§ Prompt:
When you reach the line that contains "la loro manutenzione, da" in the entries below, begin returning lines exactly as written and continue through the last one.

§ Source information:
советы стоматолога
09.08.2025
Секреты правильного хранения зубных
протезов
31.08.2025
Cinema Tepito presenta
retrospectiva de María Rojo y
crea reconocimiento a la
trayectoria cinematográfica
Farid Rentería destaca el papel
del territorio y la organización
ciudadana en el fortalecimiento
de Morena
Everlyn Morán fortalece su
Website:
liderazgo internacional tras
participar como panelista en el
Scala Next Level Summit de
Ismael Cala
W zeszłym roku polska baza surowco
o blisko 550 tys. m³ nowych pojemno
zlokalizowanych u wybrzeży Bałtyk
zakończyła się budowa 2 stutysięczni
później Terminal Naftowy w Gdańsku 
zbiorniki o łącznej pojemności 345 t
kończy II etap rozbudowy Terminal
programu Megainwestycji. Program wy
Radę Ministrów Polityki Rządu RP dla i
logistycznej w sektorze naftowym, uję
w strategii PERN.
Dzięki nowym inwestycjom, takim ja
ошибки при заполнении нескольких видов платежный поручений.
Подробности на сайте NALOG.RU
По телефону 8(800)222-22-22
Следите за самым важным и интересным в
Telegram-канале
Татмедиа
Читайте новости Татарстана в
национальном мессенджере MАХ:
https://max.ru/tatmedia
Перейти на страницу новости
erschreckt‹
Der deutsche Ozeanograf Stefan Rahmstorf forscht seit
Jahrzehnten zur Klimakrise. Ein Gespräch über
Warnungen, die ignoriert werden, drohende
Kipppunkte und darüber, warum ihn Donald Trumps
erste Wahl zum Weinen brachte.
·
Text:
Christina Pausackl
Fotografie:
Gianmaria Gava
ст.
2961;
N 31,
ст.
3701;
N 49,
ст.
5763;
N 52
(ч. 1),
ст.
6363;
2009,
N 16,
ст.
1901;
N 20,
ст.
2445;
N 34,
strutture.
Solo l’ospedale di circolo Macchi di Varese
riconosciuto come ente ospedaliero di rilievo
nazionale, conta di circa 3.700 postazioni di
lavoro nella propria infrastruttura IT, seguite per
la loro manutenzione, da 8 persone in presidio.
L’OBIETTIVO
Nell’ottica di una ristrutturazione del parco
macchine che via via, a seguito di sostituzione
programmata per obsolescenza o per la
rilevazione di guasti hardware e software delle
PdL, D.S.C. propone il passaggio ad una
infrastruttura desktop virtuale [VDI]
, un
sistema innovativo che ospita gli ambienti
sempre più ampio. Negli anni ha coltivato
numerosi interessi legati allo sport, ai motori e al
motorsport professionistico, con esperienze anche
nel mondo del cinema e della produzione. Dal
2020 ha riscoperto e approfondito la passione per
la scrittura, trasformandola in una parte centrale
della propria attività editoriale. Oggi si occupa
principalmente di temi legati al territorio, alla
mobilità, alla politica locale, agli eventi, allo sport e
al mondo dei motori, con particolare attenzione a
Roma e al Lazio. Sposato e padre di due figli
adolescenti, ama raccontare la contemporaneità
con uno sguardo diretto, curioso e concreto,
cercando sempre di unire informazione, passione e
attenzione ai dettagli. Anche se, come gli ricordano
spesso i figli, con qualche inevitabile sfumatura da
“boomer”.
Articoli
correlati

§ Your solution:
la loro manutenzione, da 8 persone in presidio.
L’OBIETTIVO
Nell’ottica di una ristrutturazione del parco
macchine che via via, a seguito di sostituzione
programmata per obsolescenza o per la
rilevazione di guasti hardware e software delle
PdL, D.S.C. propone il passaggio ad una
infrastruttura desktop virtuale [VDI]
, un
sistema innovativo che ospita gli ambienti
sempre più ampio. Negli anni ha coltivato
numerosi interessi legati allo sport, ai motori e al
motorsport professionistico, con esperienze anche
nel mondo del cinema e della produzione. Dal
2020 ha riscoperto e approfondito la passione per
la scrittura, trasformandola in una parte centrale
della propria attività editoriale. Oggi si occupa
principalmente di temi legati al territorio, alla
mobilità, alla politica locale, agli eventi, allo sport e
al mondo dei motori, con particolare attenzione a
Roma e al Lazio. Sposato e padre di due figli
adolescenti, ama raccontare la contemporaneità
con uno sguardo diretto, curioso e concreto,
cercando sempre di unire informazione, passione e
attenzione ai dettagli. Anche se, come gli ricordano
spesso i figli, con qualche inevitabile sfumatura da
“boomer”.
Articoli
correlati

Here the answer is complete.